### [ASSIGNMENT]
Copy each of the following items word for word, keeping every line unchanged.

### [EXTRACTED DATA]
*** Begin section ***

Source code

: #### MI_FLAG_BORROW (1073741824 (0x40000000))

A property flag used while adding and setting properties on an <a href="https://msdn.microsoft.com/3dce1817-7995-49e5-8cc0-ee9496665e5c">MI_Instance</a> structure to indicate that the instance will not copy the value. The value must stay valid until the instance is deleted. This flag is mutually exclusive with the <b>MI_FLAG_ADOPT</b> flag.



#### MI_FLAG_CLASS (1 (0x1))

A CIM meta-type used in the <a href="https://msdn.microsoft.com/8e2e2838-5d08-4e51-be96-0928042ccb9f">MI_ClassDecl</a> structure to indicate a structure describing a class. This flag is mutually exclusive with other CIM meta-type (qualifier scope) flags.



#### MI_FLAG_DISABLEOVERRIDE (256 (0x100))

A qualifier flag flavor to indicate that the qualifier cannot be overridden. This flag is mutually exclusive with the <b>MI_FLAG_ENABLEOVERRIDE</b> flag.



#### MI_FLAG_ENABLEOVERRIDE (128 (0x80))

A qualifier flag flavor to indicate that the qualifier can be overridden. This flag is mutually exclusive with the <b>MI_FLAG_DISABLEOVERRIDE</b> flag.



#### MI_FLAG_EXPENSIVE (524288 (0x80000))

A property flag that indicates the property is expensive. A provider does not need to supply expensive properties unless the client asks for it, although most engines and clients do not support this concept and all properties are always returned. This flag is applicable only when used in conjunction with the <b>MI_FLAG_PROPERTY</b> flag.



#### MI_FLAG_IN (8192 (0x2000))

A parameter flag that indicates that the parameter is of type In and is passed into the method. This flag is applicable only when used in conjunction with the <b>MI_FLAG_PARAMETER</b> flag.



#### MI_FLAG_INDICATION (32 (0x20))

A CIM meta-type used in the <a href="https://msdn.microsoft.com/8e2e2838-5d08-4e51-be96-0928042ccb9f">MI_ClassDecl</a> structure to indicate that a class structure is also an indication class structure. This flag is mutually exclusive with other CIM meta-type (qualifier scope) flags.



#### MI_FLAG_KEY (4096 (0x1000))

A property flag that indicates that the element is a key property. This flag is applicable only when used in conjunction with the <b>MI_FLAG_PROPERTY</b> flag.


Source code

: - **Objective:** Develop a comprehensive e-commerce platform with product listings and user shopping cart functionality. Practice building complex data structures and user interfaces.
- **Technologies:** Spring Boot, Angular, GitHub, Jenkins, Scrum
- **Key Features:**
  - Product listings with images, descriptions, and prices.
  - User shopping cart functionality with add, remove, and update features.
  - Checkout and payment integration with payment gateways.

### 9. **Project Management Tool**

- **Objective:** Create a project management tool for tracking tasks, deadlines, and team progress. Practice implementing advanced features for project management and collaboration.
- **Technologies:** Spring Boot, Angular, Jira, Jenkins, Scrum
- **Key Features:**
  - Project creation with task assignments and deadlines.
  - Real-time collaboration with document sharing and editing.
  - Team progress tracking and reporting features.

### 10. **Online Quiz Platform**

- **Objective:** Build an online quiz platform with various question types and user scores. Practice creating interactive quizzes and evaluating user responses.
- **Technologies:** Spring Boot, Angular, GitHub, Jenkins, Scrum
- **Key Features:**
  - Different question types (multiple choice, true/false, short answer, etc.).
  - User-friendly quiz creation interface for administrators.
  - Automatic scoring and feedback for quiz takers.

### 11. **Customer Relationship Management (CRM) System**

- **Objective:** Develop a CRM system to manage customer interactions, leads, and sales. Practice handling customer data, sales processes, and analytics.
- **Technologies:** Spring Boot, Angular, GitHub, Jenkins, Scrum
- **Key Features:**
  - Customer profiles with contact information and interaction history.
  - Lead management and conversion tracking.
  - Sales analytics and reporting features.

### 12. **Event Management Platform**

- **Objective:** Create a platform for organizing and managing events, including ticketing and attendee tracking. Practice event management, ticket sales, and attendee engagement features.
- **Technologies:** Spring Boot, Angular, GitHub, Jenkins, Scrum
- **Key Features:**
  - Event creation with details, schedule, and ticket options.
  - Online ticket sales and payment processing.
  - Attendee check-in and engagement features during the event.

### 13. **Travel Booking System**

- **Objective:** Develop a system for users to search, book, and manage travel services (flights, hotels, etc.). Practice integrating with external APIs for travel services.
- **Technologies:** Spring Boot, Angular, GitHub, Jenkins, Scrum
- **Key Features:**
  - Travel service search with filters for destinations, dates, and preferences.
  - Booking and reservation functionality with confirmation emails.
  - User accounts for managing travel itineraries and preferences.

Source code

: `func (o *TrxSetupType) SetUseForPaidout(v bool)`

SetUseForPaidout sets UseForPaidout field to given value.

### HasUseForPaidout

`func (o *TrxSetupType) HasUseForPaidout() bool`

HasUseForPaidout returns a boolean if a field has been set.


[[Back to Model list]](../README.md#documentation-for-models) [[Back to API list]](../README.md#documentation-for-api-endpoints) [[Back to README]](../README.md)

*** End section ***

### [FINISHED TASK]
Source code

: #### MI_FLAG_BORROW (1073741824 (0x40000000))

A property flag used while adding and setting properties on an <a href="https://msdn.microsoft.com/3dce1817-7995-49e5-8cc0-ee9496665e5c">MI_Instance</a> structure to indicate that the instance will not copy the value. The value must stay valid until the instance is deleted. This flag is mutually exclusive with the <b>MI_FLAG_ADOPT</b> flag.



#### MI_FLAG_CLASS (1 (0x1))

A CIM meta-type used in the <a href="https://msdn.microsoft.com/8e2e2838-5d08-4e51-be96-0928042ccb9f">MI_ClassDecl</a> structure to indicate a structure describing a class. This flag is mutually exclusive with other CIM meta-type (qualifier scope) flags.



#### MI_FLAG_DISABLEOVERRIDE (256 (0x100))

A qualifier flag flavor to indicate that the qualifier cannot be overridden. This flag is mutually exclusive with the <b>MI_FLAG_ENABLEOVERRIDE</b> flag.



#### MI_FLAG_ENABLEOVERRIDE (128 (0x80))

A qualifier flag flavor to indicate that the qualifier can be overridden. This flag is mutually exclusive with the <b>MI_FLAG_DISABLEOVERRIDE</b> flag.



#### MI_FLAG_EXPENSIVE (524288 (0x80000))

A property flag that indicates the property is expensive. A provider does not need to supply expensive properties unless the client asks for it, although most engines and clients do not support this concept and all properties are always returned. This flag is applicable only when used in conjunction with the <b>MI_FLAG_PROPERTY</b> flag.



#### MI_FLAG_IN (8192 (0x2000))

A parameter flag that indicates that the parameter is of type In and is passed into the method. This flag is applicable only when used in conjunction with the <b>MI_FLAG_PARAMETER</b> flag.



#### MI_FLAG_INDICATION (32 (0x20))

A CIM meta-type used in the <a href="https://msdn.microsoft.com/8e2e2838-5d08-4e51-be96-0928042ccb9f">MI_ClassDecl</a> structure to indicate that a class structure is also an indication class structure. This flag is mutually exclusive with other CIM meta-type (qualifier scope) flags.



#### MI_FLAG_KEY (4096 (0x1000))

A property flag that indicates that the element is a key property. This flag is applicable only when used in conjunction with the <b>MI_FLAG_PROPERTY</b> flag.


Source code

: - **Objective:** Develop a comprehensive e-commerce platform with product listings and user shopping cart functionality. Practice building complex data structures and user interfaces.
- **Technologies:** Spring Boot, Angular, GitHub, Jenkins, Scrum
- **Key Features:**
  - Product listings with images, descriptions, and prices.
  - User shopping cart functionality with add, remove, and update features.
  - Checkout and payment integration with payment gateways.

### 9. **Project Management Tool**

- **Objective:** Create a project management tool for tracking tasks, deadlines, and team progress. Practice implementing advanced features for project management and collaboration.
- **Technologies:** Spring Boot, Angular, Jira, Jenkins, Scrum
- **Key Features:**
  - Project creation with task assignments and deadlines.
  - Real-time collaboration with document sharing and editing.
  - Team progress tracking and reporting features.

### 10. **Online Quiz Platform**

- **Objective:** Build an online quiz platform with various question types and user scores. Practice creating interactive quizzes and evaluating user responses.
- **Technologies:** Spring Boot, Angular, GitHub, Jenkins, Scrum
- **Key Features:**
  - Different question types (multiple choice, true/false, short answer, etc.).
  - User-friendly quiz creation interface for administrators.
  - Automatic scoring and feedback for quiz takers.

### 11. **Customer Relationship Management (CRM) System**

- **Objective:** Develop a CRM system to manage customer interactions, leads, and sales. Practice handling customer data, sales processes, and analytics.
- **Technologies:** Spring Boot, Angular, GitHub, Jenkins, Scrum
- **Key Features:**
  - Customer profiles with contact information and interaction history.
  - Lead management and conversion tracking.
  - Sales analytics and reporting features.

### 12. **Event Management Platform**

- **Objective:** Create a platform for organizing and managing events, including ticketing and attendee tracking. Practice event management, ticket sales, and attendee engagement features.
- **Technologies:** Spring Boot, Angular, GitHub, Jenkins, Scrum
- **Key Features:**
  - Event creation with details, schedule, and ticket options.
  - Online ticket sales and payment processing.
  - Attendee check-in and engagement features during the event.

### 13. **Travel Booking System**

- **Objective:** Develop a system for users to search, book, and manage travel services (flights, hotels, etc.). Practice integrating with external APIs for travel services.
- **Technologies:** Spring Boot, Angular, GitHub, Jenkins, Scrum
- **Key Features:**
  - Travel service search with filters for destinations, dates, and preferences.
  - Booking and reservation functionality with confirmation emails.
  - User accounts for managing travel itineraries and preferences.

Source code

: `func (o *TrxSetupType) SetUseForPaidout(v bool)`

SetUseForPaidout sets UseForPaidout field to given value.

### HasUseForPaidout

`func (o *TrxSetupType) HasUseForPaidout() bool`

HasUseForPaidout returns a boolean if a field has been set.


[[Back to Model list]](../README.md#documentation-for-models) [[Back to API list]](../README.md#documentation-for-api-endpoints) [[Back to README]](../README.md)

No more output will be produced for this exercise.